França voltou a confinar-se. Regressamos a casa com uma sensação de déjà vu. O confinamento vai durar até 14 de dezembro, mas os pessimistas dizem que o melhor é esquecermos o Natal em família. Está praticamente tudo parado. As únicas exceções são o comércio considerado essencial, algumas indústrias, a agricultura e os estabelecimentos de ensino (com exceção das universidades). As crianças a partir dos seis anos são obrigadas a usar máscara e todas as deslocações exigem uma derrogação. Desta vez, o confinamento promete ser agitado. Macron tenta, como pode, controlar o fogo nas várias frentes, mas chega tarde.

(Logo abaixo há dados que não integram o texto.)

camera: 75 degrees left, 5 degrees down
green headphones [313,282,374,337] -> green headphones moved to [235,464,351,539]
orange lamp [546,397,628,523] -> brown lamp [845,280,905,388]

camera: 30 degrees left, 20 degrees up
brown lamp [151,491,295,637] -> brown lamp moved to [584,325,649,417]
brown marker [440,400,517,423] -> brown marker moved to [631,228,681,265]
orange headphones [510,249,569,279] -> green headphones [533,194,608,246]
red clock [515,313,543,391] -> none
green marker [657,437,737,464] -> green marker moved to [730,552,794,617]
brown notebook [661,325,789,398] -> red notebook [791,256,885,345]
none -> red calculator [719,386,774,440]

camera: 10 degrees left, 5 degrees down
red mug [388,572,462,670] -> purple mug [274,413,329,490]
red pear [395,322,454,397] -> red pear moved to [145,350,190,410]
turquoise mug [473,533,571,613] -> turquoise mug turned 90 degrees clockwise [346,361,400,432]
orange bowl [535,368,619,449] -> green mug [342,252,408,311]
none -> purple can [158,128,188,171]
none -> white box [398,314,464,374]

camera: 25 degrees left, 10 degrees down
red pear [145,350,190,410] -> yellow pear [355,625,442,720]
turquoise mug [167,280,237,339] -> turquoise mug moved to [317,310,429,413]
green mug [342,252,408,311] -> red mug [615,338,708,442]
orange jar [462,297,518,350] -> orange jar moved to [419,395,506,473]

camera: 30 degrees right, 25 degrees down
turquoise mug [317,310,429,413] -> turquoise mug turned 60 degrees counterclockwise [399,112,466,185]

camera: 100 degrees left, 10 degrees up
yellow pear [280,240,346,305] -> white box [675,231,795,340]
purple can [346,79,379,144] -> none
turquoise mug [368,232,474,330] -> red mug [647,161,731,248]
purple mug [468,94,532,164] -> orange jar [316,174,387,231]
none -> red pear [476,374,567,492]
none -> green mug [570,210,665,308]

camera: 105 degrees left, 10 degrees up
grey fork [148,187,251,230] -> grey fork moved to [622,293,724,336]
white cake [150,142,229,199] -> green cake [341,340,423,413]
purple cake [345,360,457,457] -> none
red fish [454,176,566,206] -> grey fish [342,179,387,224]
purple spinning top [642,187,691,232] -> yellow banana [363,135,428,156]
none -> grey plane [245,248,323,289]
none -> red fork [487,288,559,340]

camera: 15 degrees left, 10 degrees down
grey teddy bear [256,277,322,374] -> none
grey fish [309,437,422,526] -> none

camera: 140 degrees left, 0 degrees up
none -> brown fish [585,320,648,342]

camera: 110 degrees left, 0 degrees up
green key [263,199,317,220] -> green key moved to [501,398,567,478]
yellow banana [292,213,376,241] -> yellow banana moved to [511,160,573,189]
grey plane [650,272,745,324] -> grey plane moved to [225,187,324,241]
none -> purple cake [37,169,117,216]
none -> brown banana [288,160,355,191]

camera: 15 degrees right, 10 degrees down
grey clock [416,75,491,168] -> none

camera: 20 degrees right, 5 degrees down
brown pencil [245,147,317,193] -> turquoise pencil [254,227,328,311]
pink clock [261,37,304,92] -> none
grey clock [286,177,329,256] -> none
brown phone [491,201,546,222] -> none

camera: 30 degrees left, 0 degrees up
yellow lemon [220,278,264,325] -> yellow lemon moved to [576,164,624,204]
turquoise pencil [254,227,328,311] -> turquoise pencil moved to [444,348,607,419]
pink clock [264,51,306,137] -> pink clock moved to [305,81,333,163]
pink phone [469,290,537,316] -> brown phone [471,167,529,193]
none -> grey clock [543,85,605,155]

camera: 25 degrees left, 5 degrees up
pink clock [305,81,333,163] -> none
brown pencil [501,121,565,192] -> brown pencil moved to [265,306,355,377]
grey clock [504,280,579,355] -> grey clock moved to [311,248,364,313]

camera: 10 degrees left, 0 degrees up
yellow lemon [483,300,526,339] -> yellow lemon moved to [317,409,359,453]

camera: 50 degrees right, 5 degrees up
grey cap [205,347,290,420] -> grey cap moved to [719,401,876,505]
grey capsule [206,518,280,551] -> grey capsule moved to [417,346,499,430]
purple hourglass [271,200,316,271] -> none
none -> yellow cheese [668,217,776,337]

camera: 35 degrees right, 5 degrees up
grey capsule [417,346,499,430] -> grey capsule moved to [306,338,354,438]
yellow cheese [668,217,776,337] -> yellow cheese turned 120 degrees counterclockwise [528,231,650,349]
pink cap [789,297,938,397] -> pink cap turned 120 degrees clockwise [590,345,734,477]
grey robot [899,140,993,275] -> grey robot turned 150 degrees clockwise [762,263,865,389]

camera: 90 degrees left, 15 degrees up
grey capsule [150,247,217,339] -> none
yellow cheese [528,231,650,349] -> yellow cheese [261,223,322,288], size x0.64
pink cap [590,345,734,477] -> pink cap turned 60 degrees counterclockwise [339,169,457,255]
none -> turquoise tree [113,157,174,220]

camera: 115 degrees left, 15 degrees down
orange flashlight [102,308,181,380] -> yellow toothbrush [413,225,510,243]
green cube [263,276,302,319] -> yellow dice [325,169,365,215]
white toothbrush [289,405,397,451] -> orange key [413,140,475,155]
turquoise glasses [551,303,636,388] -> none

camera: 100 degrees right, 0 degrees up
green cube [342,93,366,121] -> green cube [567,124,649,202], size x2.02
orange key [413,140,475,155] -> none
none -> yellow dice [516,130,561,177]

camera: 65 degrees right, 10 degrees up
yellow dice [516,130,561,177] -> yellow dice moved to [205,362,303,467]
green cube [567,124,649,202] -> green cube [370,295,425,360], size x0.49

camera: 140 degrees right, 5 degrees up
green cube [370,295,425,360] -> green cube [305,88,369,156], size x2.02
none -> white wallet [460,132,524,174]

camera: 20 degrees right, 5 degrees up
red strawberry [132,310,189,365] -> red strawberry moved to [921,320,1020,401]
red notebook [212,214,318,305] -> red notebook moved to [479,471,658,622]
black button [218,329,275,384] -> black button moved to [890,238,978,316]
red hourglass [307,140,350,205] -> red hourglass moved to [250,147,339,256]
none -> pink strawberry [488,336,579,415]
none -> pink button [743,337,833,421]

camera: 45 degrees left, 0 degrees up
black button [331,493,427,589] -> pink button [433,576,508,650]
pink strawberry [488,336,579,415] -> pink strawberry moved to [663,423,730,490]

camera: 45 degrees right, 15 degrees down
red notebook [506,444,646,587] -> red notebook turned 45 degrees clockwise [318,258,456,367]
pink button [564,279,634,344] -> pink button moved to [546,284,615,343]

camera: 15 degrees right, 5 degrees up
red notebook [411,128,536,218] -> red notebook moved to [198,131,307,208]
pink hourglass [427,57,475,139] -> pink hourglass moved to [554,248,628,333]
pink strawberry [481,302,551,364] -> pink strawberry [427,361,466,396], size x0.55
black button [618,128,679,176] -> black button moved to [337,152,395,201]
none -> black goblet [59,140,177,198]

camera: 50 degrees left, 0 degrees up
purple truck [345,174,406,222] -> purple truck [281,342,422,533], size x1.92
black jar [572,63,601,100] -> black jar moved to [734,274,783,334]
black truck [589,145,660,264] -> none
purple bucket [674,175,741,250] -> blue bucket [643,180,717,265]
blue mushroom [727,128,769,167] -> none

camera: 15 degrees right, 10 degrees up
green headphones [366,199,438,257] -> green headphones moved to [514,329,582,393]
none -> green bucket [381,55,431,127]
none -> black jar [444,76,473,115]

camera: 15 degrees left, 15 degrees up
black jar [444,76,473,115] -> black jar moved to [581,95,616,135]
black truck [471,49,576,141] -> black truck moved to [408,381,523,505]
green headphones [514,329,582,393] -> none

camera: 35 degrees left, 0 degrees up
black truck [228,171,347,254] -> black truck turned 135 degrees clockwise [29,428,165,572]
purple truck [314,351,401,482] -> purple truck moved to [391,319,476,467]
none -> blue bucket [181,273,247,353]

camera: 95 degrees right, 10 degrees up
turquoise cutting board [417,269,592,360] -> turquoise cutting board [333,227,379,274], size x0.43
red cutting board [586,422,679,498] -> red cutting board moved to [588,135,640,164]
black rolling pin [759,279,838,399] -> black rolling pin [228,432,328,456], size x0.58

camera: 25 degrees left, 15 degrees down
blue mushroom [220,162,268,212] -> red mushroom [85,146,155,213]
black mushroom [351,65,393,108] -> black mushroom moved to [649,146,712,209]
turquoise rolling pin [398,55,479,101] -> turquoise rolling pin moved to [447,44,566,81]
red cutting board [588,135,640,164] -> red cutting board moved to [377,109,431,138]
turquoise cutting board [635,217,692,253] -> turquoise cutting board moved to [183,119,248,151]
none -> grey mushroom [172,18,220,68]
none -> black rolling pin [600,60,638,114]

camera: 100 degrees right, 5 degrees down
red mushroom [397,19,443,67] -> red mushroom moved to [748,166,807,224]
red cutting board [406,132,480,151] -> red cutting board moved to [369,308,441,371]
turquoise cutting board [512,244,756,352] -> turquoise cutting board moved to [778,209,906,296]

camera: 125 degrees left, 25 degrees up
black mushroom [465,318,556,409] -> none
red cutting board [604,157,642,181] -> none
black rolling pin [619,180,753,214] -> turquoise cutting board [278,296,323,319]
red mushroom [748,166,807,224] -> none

A casa já está a arder.
Crise sanitária
Os números oficiais são assustadores. Há mais de 50.000 novos casos e quatro centenas de mortes por dia. O Governo teve conhecimento das projeções dos especialistas no início de setembro, mas foi incapaz de agir atempadamente. As equipas médicas estão saturadas e os hospitais estão à beira de um colapso. Faltam recursos humanos, camas e ventiladores.
Crise económica
Muitos dos comércios encerrados correm o risco de não voltarem a abrir portas. Aos que já tinham sido anteriormente sacrificados juntam-se agora as salas de teatro e de cinema e as livrarias. Este também é um annus horribilis para a cultura. Nas grandes empresas as ajudas financeiras não são suficientes e os despedimentos em massa não se fizeram esperar.
Crise política
O Governo está cada vez mais isolado. Alguns maires desobedeceram aos decretos oficiais e mantiveram abertos os comércios considerados não essenciais, mas vitais para a saúde da economia. Macron tem dificuldade em libertar-se do seu passado antes de chegar à política e gere o país como se fosse um banco. Mas esquece-se que a França não é a família Rothschild.
Crise social
O país está a ferro e fogo e a tolerância é zero. A pátria das manifestações não se pode queixar. Neste momento, há para todos os gostos: os anti-máscaras, os anti-confinamento, os que se recusam a fechar restaurantes e cafés, os de extrema-direita, os pró-Arménia, os ‘Loups gris’ (movimento ultranacionalista turco), os que proíbem os filhos de frequentar a escola…
Crise diplomática
Macron estava longe de imaginar que umas caricaturas de um jornal satírico, medíocre nas palavras e nos desenhos, dariam origem a uma guerra aberta à tão proclamada liberdade de expressão. Erdogan encabeçou o boicote aos produtos franceses e a sua ação foi aplaudida e seguida por outros países muçulmanos. Na Síria, Líbia, Paquistão, Iraque, Líbano queimam-se bandeiras tricolores e espezinham-se fotografias gigantes com a cara do presidente gaulês. O apoio dos membros europeus foi discreto, talvez com medo que o acordo entre cavalheiros se rompa. Ninguém está interessado em receber os milhares de migrantes que estão retidos na Turquia em troca de avultadas quantias de dinheiro e promessas políticas.
Ameaça terrorista
França nunca deixou de estar na mira dos fanáticos. Desde o início do ano, já ocorreram seis ataques, embora nem todos tenham direito a destaque internacional. Para tentar combater os bárbaros que degolam e cortam cabeças, supostamente em nome de Allah, Macron enviou mais de 7.000 militares para a rua. Uma panaceia insuficiente para um inimigo impiedoso e que não tem nada a perder. O terrorismo é um problema estrutural que não tem sido levado a sério pelos dirigentes europeus. Os membros do Governo francês devem estar a rezar a todos os santinhos para que nenhum louco se lembre de matar os mais vulneráveis que saem de casa todos os dias: as crianças.